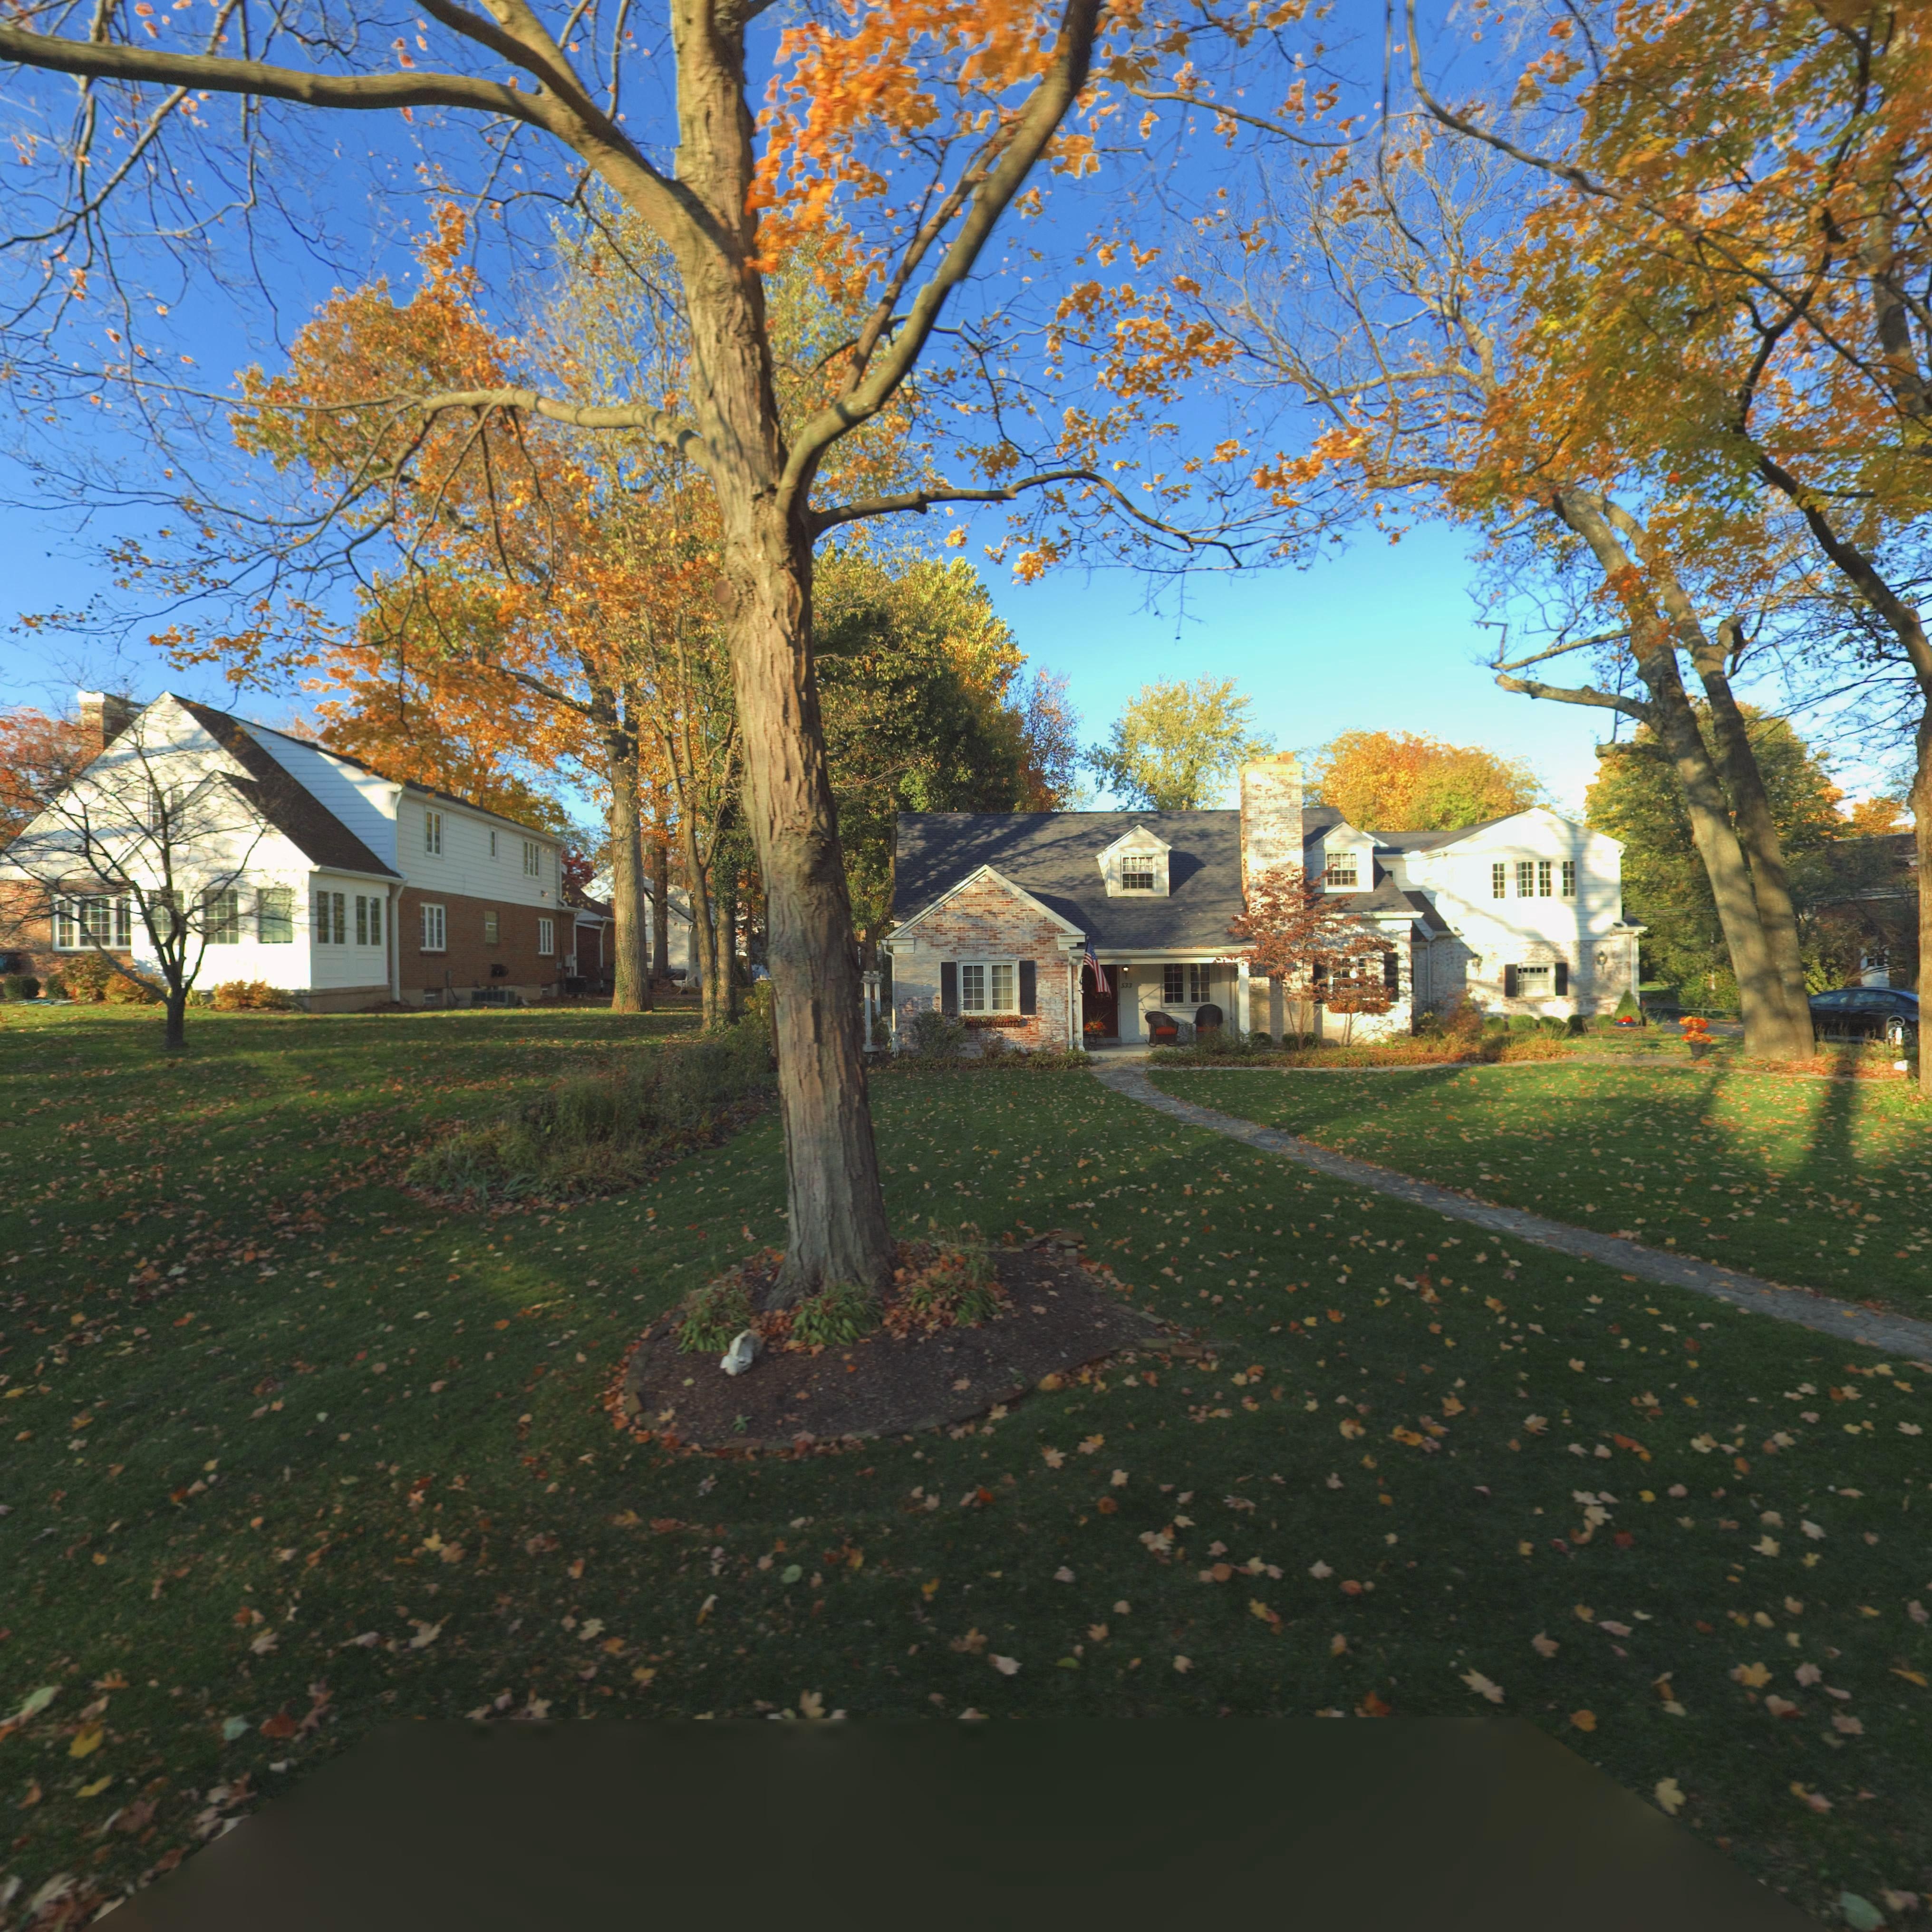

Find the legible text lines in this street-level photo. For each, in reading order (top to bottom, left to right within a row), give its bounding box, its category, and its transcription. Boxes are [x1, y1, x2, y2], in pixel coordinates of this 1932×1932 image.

[1120, 982, 1133, 989] StreetNumber: 533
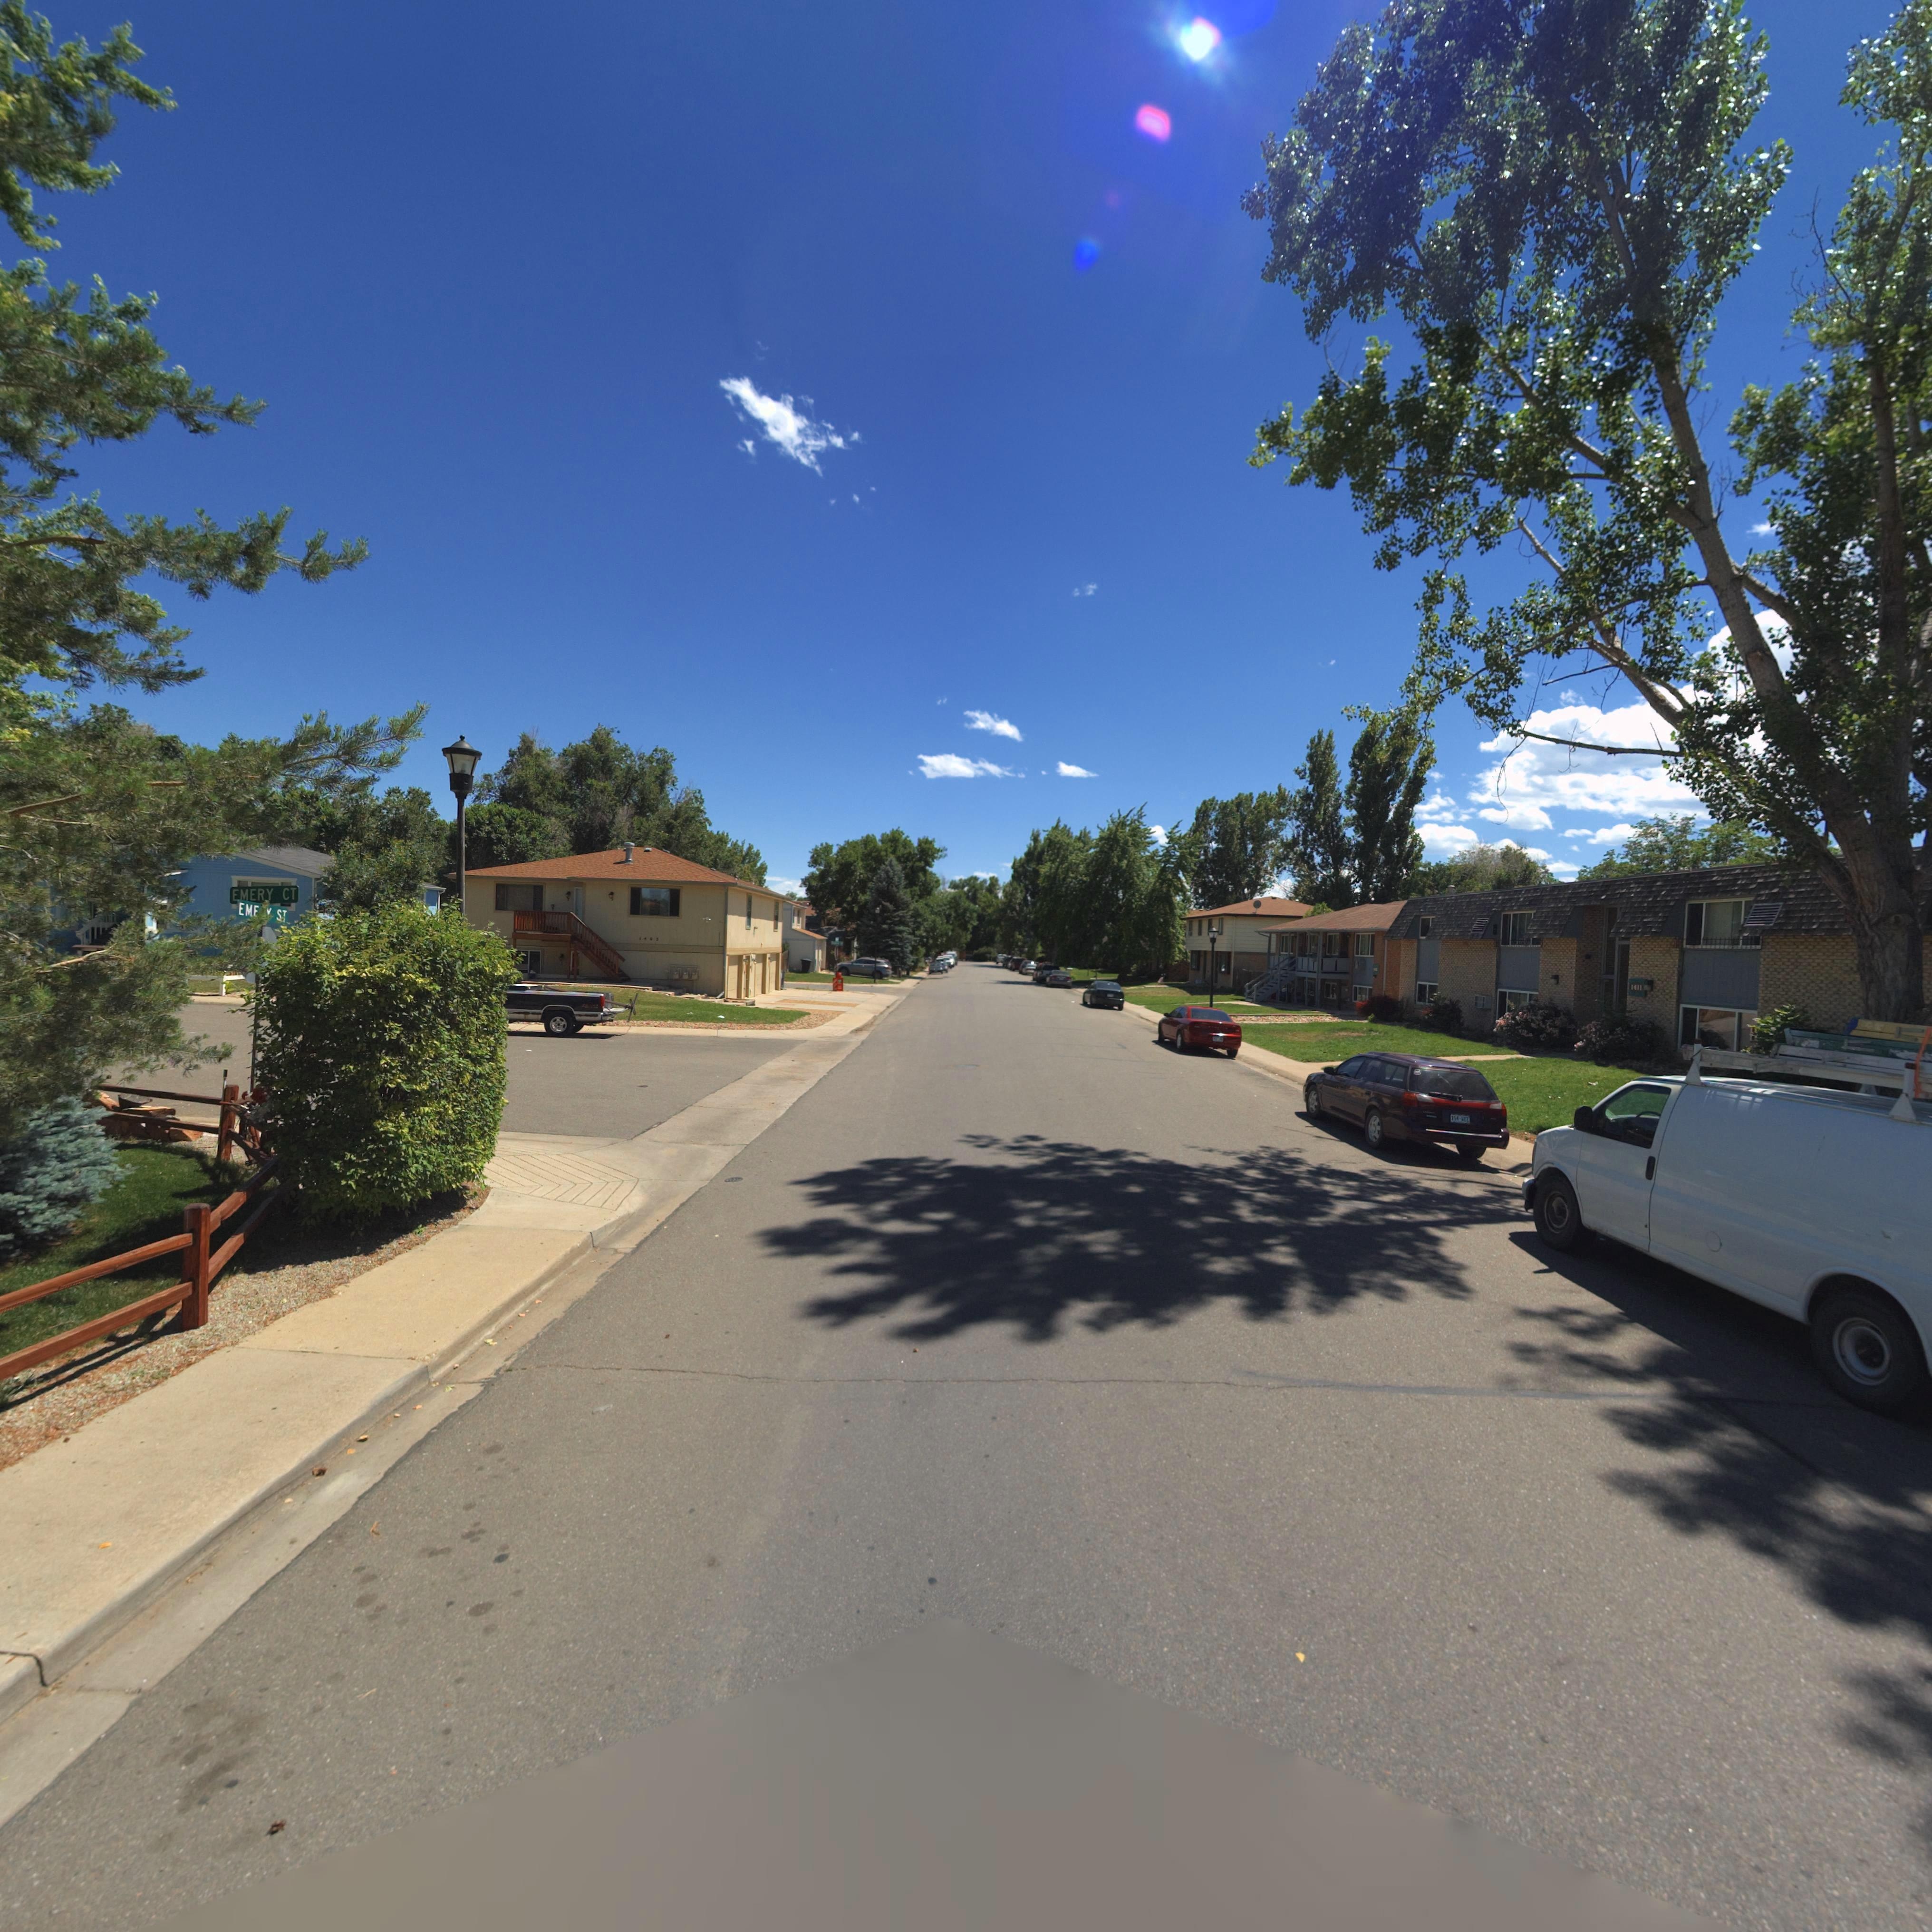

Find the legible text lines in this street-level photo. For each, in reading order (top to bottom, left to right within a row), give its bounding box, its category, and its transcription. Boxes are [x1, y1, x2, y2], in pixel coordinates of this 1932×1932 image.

[232, 887, 297, 901] StreetName: EMERY CT
[238, 902, 287, 923] StreetName: EM** ST
[638, 936, 658, 941] StreetNumber: 1402
[1631, 984, 1642, 991] StreetNumber: 1411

REQUIREMENTS: Write out all of these lines again, putting "readable" in place of "legible" every time it appears and changing nothing else. Leave the pictures out.

TASK OUTPUT:
Find the readable text lines in this street-level photo. For each, in reading order (top to bottom, left to right within a row), give its bounding box, its category, and its transcription. Boxes are [x1, y1, x2, y2], in pixel coordinates of this 1932×1932 image.

[1120, 982, 1133, 989] StreetNumber: 533

Find the readable text lines in this street-level photo. For each, in reading order (top to bottom, left to right within a row), give its bounding box, its category, and its transcription. Boxes are [x1, y1, x2, y2], in pixel coordinates of this 1932×1932 image.

[232, 887, 297, 901] StreetName: EMERY CT
[238, 902, 287, 923] StreetName: EM** ST
[638, 936, 658, 941] StreetNumber: 1402
[1631, 984, 1642, 991] StreetNumber: 1411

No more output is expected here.